A few months ago, while working at the front desk of a hotel, I was approached by a guest who requested to move rooms. Consistent with our policies, I obliged her request and began searching for new accommodations. When I inquired about her dissatisfaction, she told me she was being pursued by threatening individuals who had followed her from California to Colorado. She told me her hotel room was tapped, that someone had snuck into her room to steal her personal information, hotel staff were spying on her and dirty cops were in on it all. In addition to moving rooms, she asked me to change her name and information in the system without informing other hotel staff. During her three-day stay, she switched rooms five times. She was, simply, a tortured soul living with crippling fear.
That memory has become central to my processing of the Washington Navy Yard shooting.
I am not alone looking for meaning. We are curious people, hungry for explanations, asking: How can I fit the Navy Yard tragedy into my understanding of the world? The quest for understanding is part of what makes us human.
In our search for answers, we consider legal insanity, bullying or abuse as explicatory precursors to violence. The articles I read about last week’s Navy Yard shooting offered similar insufficient explanations—focusing almost entirely on Alexis’s security clearance.
While those are important explanations to consider because they recognize that people are not independent of their context, their stories or their community, they fail to recognize that society as a whole is complicit in the crime, not just the bully or the abuser. The question is not: Given his history, how did Alexis manage to maintain high security clearance? The question is: Given his history, why didn’t Alexis receive the treatment he needed?
After all, this is not a story of surprised employers and neighbors. This is not a story of a previously blemish-free past. Alexis had interacted with police and medical personnel before—the very people we charge with protecting and caring for us individually and collectively—and presented symptoms of schizophrenia. Why is it that police told Alexis to “stay away from the individuals following him” instead of offering him additional resources? Why didn’t they refer him to a crisis center or put him on an involuntary hold? Alexis went to the hospital on two occasions, but why did reportedly no Veteran’s Affairs doctors follow up with him after his appointments?
I’m not recommending these actions because I think the law enforcement and medical professionals should have anticipated his future violence. Their motivation should not have been one of prevention, because, "people with psychiatric disabilities are far more likely to be victims than perpetrators of violent crime” (Appleby, et al., 2001). Rather, they ought to have responded out of compassion for Alexis.
Charles Krauthammer, American Pulitzer Prize-winning syndicated columnist, political commentator, and physician writes, “For Alexis, [psychiatric commitment] would have meant the beginning of a treatment regimen designed to bring him back to himself before discharging him to a world heretofore madly radioactive. That’s what a compassionate society does. It would no more abandon this man to fend for himself than it would a man suffering a stroke. And as a side effect, that compassion might even extend to potential victims of his psychosis — in the event, remote but real, that he might someday burst into some place of work and kill 12 innocent people.”
The perpetrators who ought to be held responsible are the individuals and systems that interacted with Alexis and did not go out of their way to see that he was provided assistance he desperately needed. We are responsible to the degree that we participate in a system that ignored Alexis’s need, and continues to ignore others’.

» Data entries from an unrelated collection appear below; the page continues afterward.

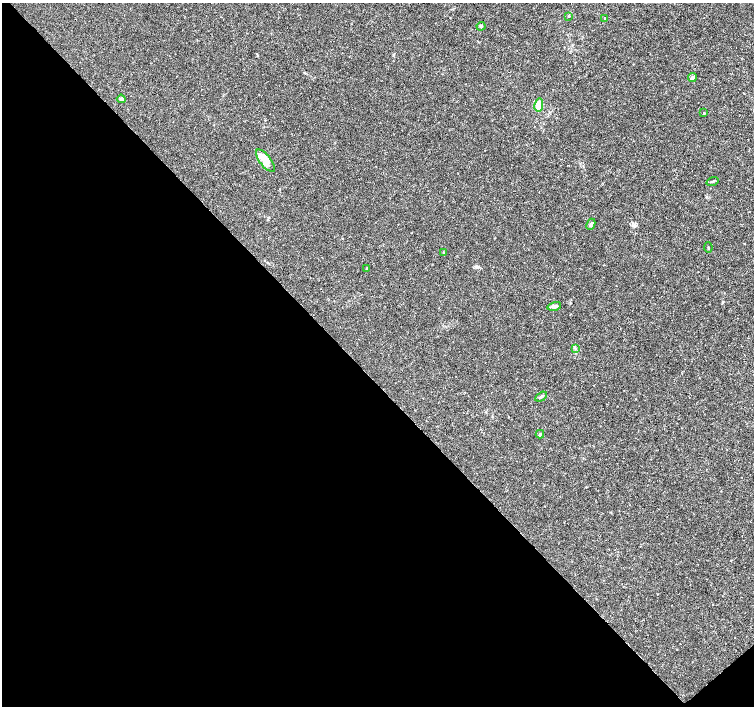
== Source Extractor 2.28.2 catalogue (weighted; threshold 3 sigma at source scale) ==
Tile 14 of 4 x 4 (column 2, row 4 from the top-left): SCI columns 1505-3008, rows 151-1557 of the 6022 x 5995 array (HDU 1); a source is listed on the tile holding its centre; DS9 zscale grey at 2 x 2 block average (1 PNG px = mean of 2 x 2 image px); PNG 756 x 708 px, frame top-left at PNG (2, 3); each listed source drawn as its Kron ellipse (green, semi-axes under 4 px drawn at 4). Shown black and unused: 47% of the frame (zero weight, under 3 of 4 exposures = <1% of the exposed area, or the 3 px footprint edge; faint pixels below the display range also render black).
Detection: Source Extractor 2.28.2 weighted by HDU 2 'WHT'; one run over the whole footprint, this tile lists its part. Background 0.00168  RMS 9.3e-04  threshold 0.00418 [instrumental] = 3 sigma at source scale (4.5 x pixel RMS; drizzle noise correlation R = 1.50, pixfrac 1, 0.0396/0.0396 arcsec/px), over >= 5 px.
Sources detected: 17; all 17 listed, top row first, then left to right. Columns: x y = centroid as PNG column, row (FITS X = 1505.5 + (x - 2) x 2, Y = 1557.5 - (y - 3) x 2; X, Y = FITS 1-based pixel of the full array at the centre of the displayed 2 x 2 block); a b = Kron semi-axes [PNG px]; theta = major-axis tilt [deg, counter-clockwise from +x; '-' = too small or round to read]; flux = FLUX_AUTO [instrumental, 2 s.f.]
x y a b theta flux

President Obama’s remarks at the Sunday memorial service spoke of the need for gun control, yet his words also ring true in the call for compassion towards the mentally ill. “Our tears are not enough. Our words and our prayers are not enough. If we really want to honor these 12 men and women, if we really want to be country where we can go to work and go to school and walk our streets free from senseless violence without so many lives being stolen by a bullet from a gun, then we're going to have to change. We're going to have to change.”

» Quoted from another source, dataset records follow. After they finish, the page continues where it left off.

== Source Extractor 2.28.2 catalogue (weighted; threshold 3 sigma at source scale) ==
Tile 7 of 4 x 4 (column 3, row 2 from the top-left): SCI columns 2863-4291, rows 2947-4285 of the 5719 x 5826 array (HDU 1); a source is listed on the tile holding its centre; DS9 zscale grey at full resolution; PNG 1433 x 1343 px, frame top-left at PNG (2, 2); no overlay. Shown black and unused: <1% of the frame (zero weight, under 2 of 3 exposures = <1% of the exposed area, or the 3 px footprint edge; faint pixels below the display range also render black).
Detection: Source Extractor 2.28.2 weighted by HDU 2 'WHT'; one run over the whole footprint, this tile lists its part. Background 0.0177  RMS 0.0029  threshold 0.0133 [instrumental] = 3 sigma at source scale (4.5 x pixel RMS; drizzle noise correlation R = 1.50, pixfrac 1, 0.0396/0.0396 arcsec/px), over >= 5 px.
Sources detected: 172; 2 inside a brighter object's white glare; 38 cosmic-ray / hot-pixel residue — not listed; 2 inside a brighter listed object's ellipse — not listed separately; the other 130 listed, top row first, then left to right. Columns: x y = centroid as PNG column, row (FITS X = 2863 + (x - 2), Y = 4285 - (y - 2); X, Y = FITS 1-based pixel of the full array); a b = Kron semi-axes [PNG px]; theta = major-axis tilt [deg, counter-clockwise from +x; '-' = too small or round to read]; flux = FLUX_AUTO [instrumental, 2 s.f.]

It’s time to change how we respond to each others’ pain. It’s time to take responsibility for each other in the context of community. It is time to reread the parable of the Good Samaritan and take Christ’s commandment to love our neighbors seriously.
Though I was not the police officer who left Alexis’s hotel room without connecting him to the care he needed, I stood at another hotel front desk and interacted with a woman who was severely psychotic and delusional. And though I worked to earn her trust, comfort her and treat her kindly, I failed to love her as my neighbor. Wary of imposing on her rights to self-determination and privacy, I let her be. I should have taken action not because I feared a future violent act, but because she was a fellow human demonstrably in need.

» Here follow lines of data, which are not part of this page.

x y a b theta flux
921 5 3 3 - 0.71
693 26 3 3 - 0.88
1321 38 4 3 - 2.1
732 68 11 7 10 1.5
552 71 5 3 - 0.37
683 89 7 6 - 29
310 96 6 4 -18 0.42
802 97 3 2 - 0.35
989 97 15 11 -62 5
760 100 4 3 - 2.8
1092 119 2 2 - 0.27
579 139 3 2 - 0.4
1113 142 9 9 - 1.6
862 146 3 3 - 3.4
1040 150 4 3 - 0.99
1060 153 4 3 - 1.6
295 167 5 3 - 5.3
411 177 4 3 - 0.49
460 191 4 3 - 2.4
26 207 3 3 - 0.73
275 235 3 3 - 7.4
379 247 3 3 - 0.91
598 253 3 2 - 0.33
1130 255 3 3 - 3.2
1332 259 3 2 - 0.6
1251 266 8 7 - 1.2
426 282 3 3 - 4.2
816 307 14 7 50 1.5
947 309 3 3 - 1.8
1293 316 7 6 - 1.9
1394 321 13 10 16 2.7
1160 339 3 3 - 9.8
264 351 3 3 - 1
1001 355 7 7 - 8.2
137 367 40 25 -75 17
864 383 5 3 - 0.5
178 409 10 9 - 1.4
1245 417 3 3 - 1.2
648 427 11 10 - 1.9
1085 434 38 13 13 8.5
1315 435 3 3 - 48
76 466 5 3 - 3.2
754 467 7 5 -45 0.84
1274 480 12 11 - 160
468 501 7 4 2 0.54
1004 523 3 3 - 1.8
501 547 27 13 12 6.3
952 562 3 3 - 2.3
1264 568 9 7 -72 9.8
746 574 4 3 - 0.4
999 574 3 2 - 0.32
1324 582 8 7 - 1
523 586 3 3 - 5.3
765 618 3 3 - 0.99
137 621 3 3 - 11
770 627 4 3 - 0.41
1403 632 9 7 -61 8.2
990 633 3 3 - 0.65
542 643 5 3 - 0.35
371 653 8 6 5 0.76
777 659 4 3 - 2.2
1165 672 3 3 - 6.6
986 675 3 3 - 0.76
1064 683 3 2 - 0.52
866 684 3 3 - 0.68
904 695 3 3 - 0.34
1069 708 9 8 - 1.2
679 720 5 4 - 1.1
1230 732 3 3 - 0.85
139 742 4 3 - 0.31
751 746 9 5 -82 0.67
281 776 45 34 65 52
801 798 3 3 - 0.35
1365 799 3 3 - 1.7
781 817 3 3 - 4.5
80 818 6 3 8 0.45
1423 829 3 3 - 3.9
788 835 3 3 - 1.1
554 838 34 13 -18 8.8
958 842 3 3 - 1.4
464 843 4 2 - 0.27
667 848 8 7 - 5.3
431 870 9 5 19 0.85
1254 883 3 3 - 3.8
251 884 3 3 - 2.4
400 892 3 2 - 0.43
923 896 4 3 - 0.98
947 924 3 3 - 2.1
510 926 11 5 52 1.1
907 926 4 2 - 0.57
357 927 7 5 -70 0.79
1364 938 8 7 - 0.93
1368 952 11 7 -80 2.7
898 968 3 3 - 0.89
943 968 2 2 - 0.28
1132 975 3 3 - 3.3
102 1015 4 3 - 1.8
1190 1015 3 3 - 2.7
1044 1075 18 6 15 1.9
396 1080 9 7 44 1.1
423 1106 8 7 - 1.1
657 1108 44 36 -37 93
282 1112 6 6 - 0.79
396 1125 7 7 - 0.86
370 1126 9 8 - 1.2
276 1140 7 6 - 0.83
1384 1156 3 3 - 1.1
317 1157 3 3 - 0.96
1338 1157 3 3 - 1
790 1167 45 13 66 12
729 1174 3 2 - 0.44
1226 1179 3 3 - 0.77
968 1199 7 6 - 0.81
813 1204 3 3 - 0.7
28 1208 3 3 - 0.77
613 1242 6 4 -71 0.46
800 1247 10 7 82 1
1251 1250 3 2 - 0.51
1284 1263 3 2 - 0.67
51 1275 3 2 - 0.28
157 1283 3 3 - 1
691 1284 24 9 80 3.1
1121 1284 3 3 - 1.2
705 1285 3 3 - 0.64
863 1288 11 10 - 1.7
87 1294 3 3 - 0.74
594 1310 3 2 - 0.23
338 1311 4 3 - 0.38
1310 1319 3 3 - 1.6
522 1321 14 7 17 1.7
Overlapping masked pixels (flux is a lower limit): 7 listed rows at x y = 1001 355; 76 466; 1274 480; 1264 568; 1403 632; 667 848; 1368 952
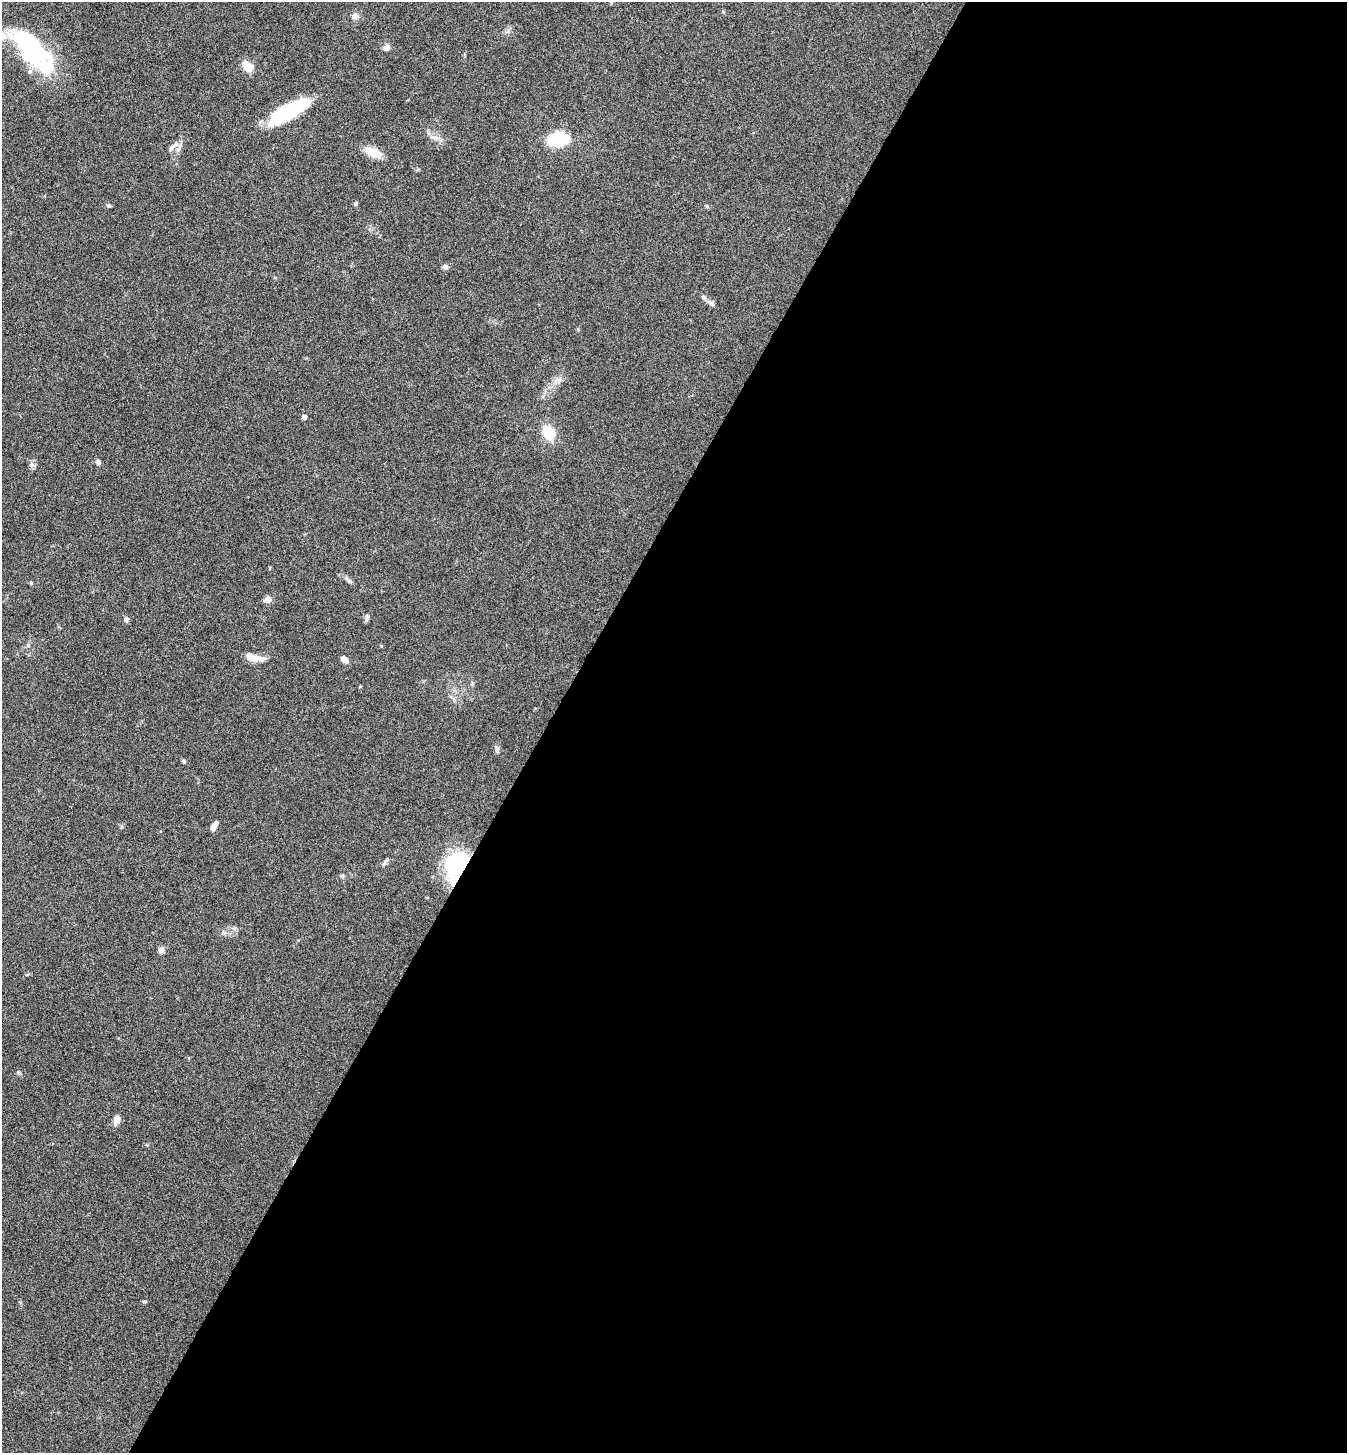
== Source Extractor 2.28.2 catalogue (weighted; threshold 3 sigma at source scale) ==
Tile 12 of 4 x 4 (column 4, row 3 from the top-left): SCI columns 4326-5670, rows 1455-2905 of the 5822 x 5813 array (HDU 1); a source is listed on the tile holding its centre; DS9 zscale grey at full resolution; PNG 1349 x 1455 px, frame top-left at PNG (2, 2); no overlay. Shown black and unused: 60% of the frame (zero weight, under 5 of 9 exposures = <1% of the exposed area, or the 3 px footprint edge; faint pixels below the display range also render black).
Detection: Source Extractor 2.28.2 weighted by HDU 2 'WHT'; one run over the whole footprint, this tile lists its part. Background 0.0706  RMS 0.0042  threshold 0.0172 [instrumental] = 3 sigma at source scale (4.09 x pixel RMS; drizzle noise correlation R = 1.36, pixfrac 0.8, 0.05/0.05 arcsec/px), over >= 5 px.
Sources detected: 39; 2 inside a brighter object's white glare — not listed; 1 inside a brighter listed object's ellipse — not listed separately; the other 36 listed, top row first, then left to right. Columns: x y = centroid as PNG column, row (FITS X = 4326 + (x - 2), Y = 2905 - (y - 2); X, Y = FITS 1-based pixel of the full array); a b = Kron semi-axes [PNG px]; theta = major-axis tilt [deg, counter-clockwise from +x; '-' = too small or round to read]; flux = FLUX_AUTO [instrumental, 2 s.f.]
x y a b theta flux
355 16 8 8 - 1.6
30 47 61 24 -48 49
386 48 8 7 - 1.7
247 66 14 10 -52 4.5
289 111 45 14 31 28
558 139 17 13 3 22
171 148 14 4 46 1.4
373 152 18 10 -24 6.8
356 203 6 4 84 0.56
108 205 6 5 - 0.75
707 206 6 4 -2 0.49
445 267 8 6 -14 1.1
711 303 10 6 -40 1.3
558 380 9 6 -13 1.6
304 417 4 4 - 2
548 433 14 10 -59 10
98 462 6 6 - 1.1
32 465 7 5 -47 0.97
348 580 11 5 -46 1.2
31 583 5 4 - 0.42
267 600 9 7 13 2.2
367 618 8 5 80 0.94
126 619 6 5 - 1
252 657 19 8 -9 4.2
344 659 9 6 -43 2.2
472 684 6 4 -85 0.62
497 749 9 5 -88 1
184 761 6 4 -69 0.56
214 826 12 6 63 1.8
386 860 11 4 40 0.84
460 868 29 23 -83 52
342 876 5 5 - 0.68
234 928 7 4 -18 0.77
161 951 7 6 - 1.5
19 1073 6 4 -70 0.55
117 1120 10 7 69 2.5
Overlapping masked pixels (flux is a lower limit): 1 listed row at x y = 460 868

More than other shooting tragedies we have witnessed in recent history, the Navy Yard shooting prompts us to answer, where is our sense of duty to our fellow man before we answer those about gun control and reliability of background checks.
-Katie Heideman graduated from Gordon College in 2012 with a degree in Communication Arts and Business Administration. She resides in Denver, Colorado and works at the Mental Health Center of Denver.